WHAT TO PRODUCE
Duplicate the lines between the line holding "Der Last-Minute Sommer" and the line holding "Sport & Aktivitäten", inclusive.

[Extracted page text data]
####################

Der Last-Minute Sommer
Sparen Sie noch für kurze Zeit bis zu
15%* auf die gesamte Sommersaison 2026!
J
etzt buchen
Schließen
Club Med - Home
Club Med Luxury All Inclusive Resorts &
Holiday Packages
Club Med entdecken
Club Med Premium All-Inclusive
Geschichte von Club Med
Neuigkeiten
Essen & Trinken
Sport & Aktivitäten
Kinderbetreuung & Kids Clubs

####################

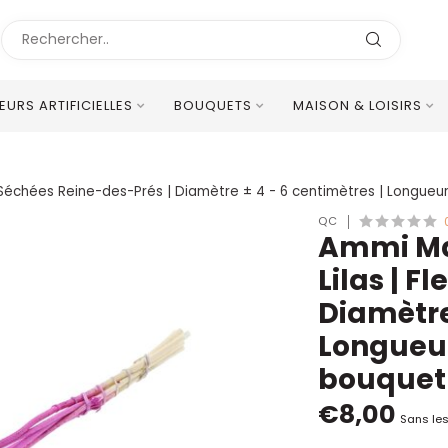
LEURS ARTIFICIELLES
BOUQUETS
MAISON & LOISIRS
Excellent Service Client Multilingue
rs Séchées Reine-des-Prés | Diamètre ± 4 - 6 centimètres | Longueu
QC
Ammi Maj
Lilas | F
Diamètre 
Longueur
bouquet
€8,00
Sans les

####################

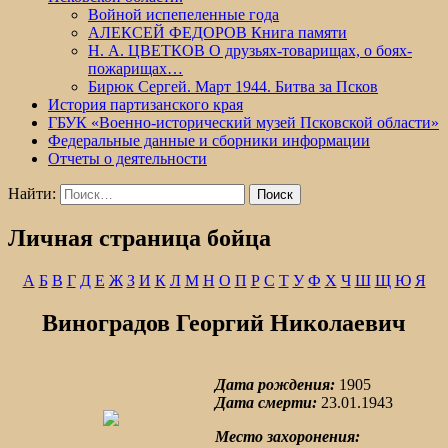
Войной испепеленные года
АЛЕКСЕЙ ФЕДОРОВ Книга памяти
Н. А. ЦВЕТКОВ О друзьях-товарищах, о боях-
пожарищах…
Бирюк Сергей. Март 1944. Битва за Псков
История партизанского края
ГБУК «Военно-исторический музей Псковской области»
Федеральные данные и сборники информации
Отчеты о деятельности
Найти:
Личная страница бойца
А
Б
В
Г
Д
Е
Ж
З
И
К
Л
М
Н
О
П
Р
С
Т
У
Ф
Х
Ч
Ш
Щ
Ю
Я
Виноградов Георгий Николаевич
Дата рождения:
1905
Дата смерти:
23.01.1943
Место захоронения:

####################

TASK RESPONSE
Der Last-Minute Sommer
Sparen Sie noch für kurze Zeit bis zu
15%* auf die gesamte Sommersaison 2026!
J
etzt buchen
Schließen
Club Med - Home
Club Med Luxury All Inclusive Resorts &
Holiday Packages
Club Med entdecken
Club Med Premium All-Inclusive
Geschichte von Club Med
Neuigkeiten
Essen & Trinken
Sport & Aktivitäten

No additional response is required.